Those around them soon discover how insecure they are, how filled with self-doubt, even in the face of warm affirmations. In the back and forth interactions with a trauma-impacted person and someone attempting to be nurturing, these responses can be confusing and even off-putting. It’s hard to remain attentive and loving toward someone who is rejecting that attention and messages of appreciation and care. A vicious cycle can begin, a self-fulfilling prophecy experienced by the trauma-impacted person: “See, I knew it. I am unworthy. Look how people turn away from me.”

Nervous young guy pulling shirt up over his mouth, afraid and/or nervous

Once someone who is supporting a trauma-impacted person appreciates this tendency for that trauma-impacted person to expect rejection and to be fearful of attachment, open, authentic, trusting and vulnerable, they need to continue transmit messages of acceptance, unconditional love and a desire to be in a close and connected relationship. They simultaneously cannot be offended by the walls the trauma-impacted person may put up. Knowing that person deeply expects to be rejected can promote a deep sense of compassion for how lonely and painful it must be for the them. Remaining steadfast in those messages of love, acceptance and affirmation has the power to eventually break through the walls of doubt, at least to some extent.

If Dr. Perry is right, those walls may be permanently installed in the trauma-impacted person’s deepest beliefs, but he also includes that those beliefs can be reframed. “I am unlovable and unworthy of love,” can be modified to believe “except by a few people who I think actually do love me and believe I am worthy.”
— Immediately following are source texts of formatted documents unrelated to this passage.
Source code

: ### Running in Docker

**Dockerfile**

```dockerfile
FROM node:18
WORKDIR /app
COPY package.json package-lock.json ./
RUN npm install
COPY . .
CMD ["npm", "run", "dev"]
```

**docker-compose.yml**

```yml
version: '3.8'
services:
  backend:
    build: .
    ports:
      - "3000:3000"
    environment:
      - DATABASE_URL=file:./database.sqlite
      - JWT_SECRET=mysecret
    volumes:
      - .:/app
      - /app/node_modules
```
For anyone nurturing trauma-impacted people, please know how important your compassion, patience and tolerance is when you find resistance to your messages of love, acceptance and a desire to connect. The inner world of the trauma-impacted person is so filled with self-contempt and self-doubt that it is only through that patience and tolerance that modifications can be made, allowing healthy connections to begin.

 Invitation to Reflect

  1. If you have been someone who has nurtured trauma impacted children or adults, to what degree does this information resonate with your experiences? What are some of the ways it has manifested in that person?
  2. Can you appreciate the frustration in someone who is attempting to nurture a trauma-impacted person because of the resistance that is often projected by that person?
  3. In what ways does this information inspire you, renew your willingness to remain engaged, patient and persistent? If so, please know you are helping to right some of the wrongs and injustices that are inherent in the lives of a trauma-impacted person.